Pensions tax relief may be in the firing line in the upcoming Autumn Budget, with growing concern among financial experts that HMRC is targeting popular salary sacrifice schemes as a way to raise revenue.
According to Blick Rothenberg, a leading audit and tax advisory firm, a new HMRC report points to the Treasury’s increasing focus on pension perks — including suggestions that salary sacrifice schemes could be significantly curtailed or even abolished.
Tomm Adams, a partner at the firm, said: “HMRC has just published a report suggesting that the Treasury has pensions in its crosshairs this Autumn. It explores ways to butcher salary sacrifice arrangements, or go even further by abolishing pension tax relief altogether.”

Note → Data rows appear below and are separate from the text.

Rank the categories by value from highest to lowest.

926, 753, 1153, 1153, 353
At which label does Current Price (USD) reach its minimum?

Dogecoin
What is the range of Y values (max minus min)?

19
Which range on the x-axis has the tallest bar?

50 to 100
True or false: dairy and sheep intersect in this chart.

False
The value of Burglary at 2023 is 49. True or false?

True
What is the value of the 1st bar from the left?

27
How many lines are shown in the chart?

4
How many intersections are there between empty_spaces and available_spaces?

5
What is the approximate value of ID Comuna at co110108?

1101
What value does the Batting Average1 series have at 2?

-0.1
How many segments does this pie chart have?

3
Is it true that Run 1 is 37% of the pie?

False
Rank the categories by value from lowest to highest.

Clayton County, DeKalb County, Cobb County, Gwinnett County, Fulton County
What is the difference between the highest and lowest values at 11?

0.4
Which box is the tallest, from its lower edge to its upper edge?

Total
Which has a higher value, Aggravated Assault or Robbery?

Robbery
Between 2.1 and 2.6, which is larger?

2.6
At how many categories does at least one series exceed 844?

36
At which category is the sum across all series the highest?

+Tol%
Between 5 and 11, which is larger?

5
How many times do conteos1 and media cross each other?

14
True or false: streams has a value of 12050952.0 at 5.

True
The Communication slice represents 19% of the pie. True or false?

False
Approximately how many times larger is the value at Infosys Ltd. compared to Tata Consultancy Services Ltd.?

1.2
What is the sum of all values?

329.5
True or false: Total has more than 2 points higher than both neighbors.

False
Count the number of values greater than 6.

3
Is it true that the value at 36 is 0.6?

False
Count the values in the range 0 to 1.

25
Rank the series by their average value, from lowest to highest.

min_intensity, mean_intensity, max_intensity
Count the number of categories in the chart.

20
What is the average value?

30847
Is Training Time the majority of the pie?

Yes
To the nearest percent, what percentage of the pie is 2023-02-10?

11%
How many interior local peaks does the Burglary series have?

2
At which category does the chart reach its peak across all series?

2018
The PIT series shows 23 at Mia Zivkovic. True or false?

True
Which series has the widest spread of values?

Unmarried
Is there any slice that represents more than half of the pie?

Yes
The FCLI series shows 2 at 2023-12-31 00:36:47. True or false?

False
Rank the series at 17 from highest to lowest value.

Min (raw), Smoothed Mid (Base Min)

He added that the pensions industry was alarmed by what he described as a short-sighted approach that prioritises short-term tax receipts over long-term financial stability. “Those of us who care about the general population’s retirement prospects are appalled. This would sacrifice tomorrow’s security for today’s gain.”
Salary sacrifice arrangements have long been used by both employers and employees to boost pension contributions in a tax-efficient way. Under the scheme, an employee agrees to reduce their salary, with the equivalent amount instead being paid into their pension — which reduces both income tax and National Insurance contributions (NICs).